Unfortunately, the weather at the time was very bad. Southwestern BC was in the middle of a rainfall warning. Visibility was non-existent, with clouds at sea level, so flying in to the reported position was impossible.
We immediately realized that we had no idea why the subjects had activated the PLB, and unlike 90% of our searches we had a pretty good idea of where they were, and very few choices on how to get there. From our records of a search in the area in the previous year, a ground party had taken 6 hours to walk 3 km in that portion of the valley. Based on that rate, it would take 8 hours to reach the reported location.
SAR Managers took the call, and began the investigation phase. Contacting the subject’s parents, we discovered it was a party of three that had activated the beacon, and that they were on a five day hike through the “Fools Gold” trail in the Pinecone-Burke Provincial Park. We plotted the position given, and found it curiously far from the route, on the northeast side of DeBeck Creek at about 1120m, 520m above the creek. Using air photos, we could see what looked like cliff bands in the area.
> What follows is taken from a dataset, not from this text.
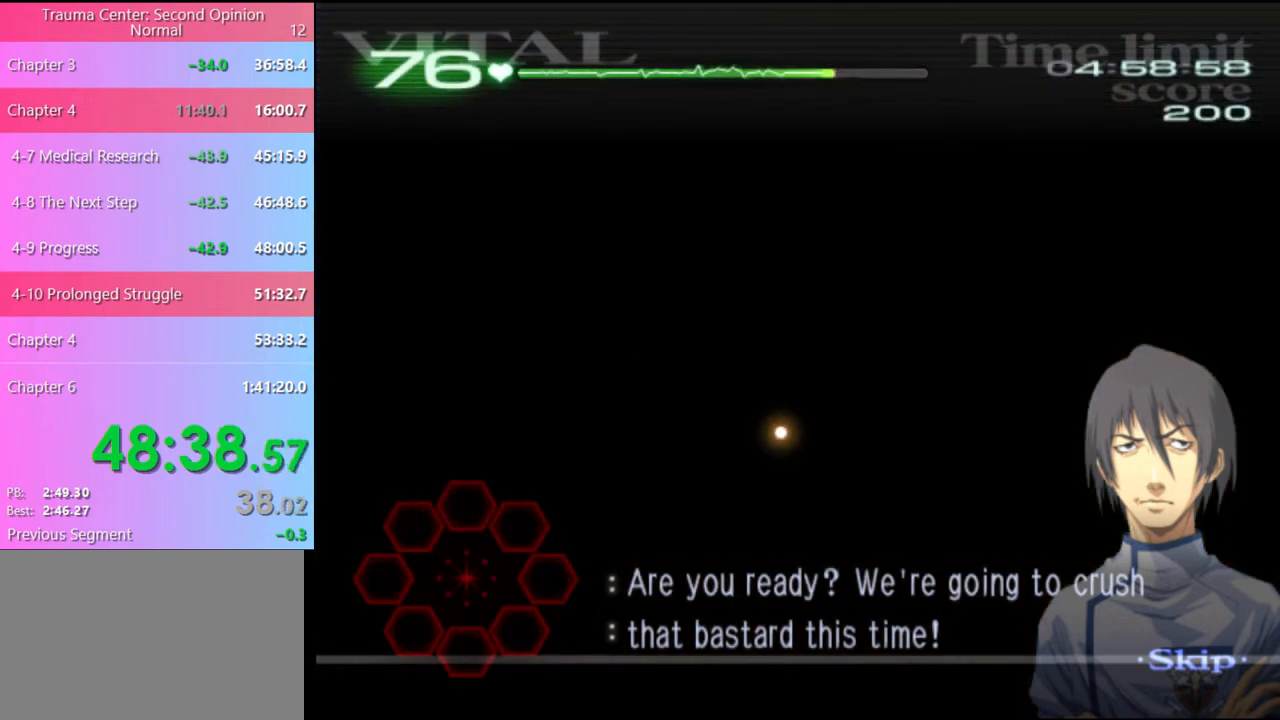
{"keys": ["d"], "mouse": [], "events": [[500, "d", "down"]]}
Speculation on the condition of the subjects aside, it was quickly decided that the PLB activation had to be treated as all SAR calls are, an emergency. Based on the design of these devices it is highly unlikely that it was an accidental activation, so the response was planned. A team would be sent by boat up Pitt Lake and would attempt to walk in to that reported position. A second team would remain at the beach to provide backup, and communications in the remote area.
Of course that wasn’t the only plan. Whenever commercial aircraft cannot fly, we call in 442 Rescue Squadron, our local Canadian Forces SAR specialists. Using the CH-149 Cormorant helicopter they are capable of flying in much worse weather. It turns out they were available to fly, and made an attempt to reach the reported position. Unfortunately, the attempt failed, however, they did land and pick up our five SAR members, flew them to the creek’s outlet on Pitt Lake, and hoisted them into position just before dusk on Monday.
Late in the day, an updated position was provided by the Joint Rescue Coordination Centre (JRCC), the agency that liaises with the SARSAT system. To our shock, the reported position was almost 2 km southwest, across the valley and at 1200m, in alpine terrain. What to make of this? Given the terrain and the weather we couldn’t send the same team to both locations, we would have to dispatch a second team. This was an even longer hike than the first, and on the other side of DeBeck Creek.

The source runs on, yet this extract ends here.